_To do_
Only the lines from the one with "What was the cap" to the end of the records are wanted, each repeated exactly, both ends included.

_Raw data_
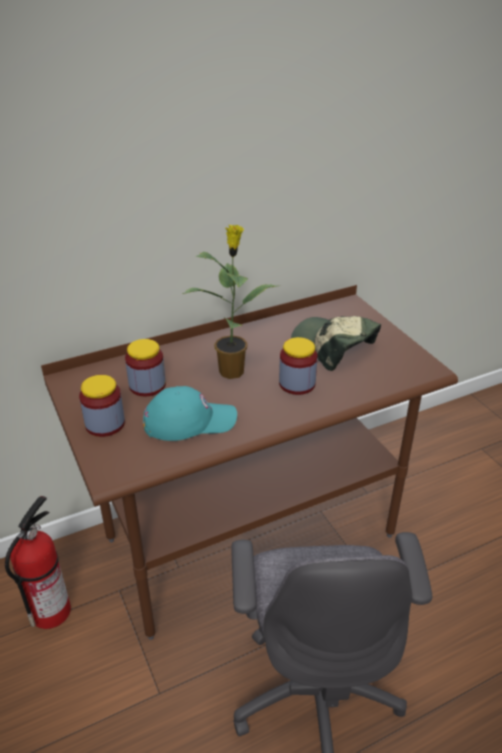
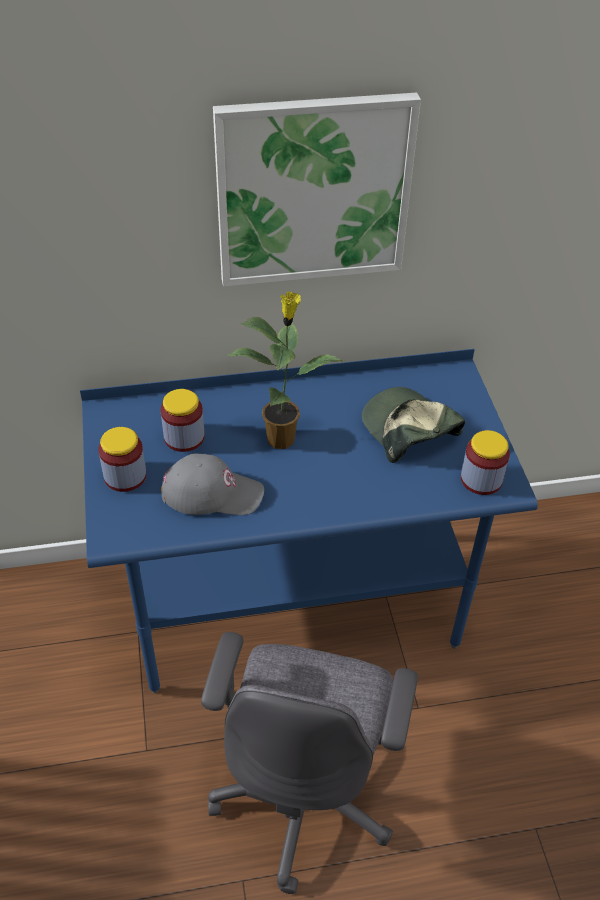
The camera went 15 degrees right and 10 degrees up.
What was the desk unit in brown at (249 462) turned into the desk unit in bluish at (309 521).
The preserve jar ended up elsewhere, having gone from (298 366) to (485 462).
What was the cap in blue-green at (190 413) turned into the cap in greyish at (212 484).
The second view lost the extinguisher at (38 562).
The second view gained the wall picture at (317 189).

_Solved exercise_
What was the cap in blue-green at (190 413) turned into the cap in greyish at (212 484).
The second view lost the extinguisher at (38 562).
The second view gained the wall picture at (317 189).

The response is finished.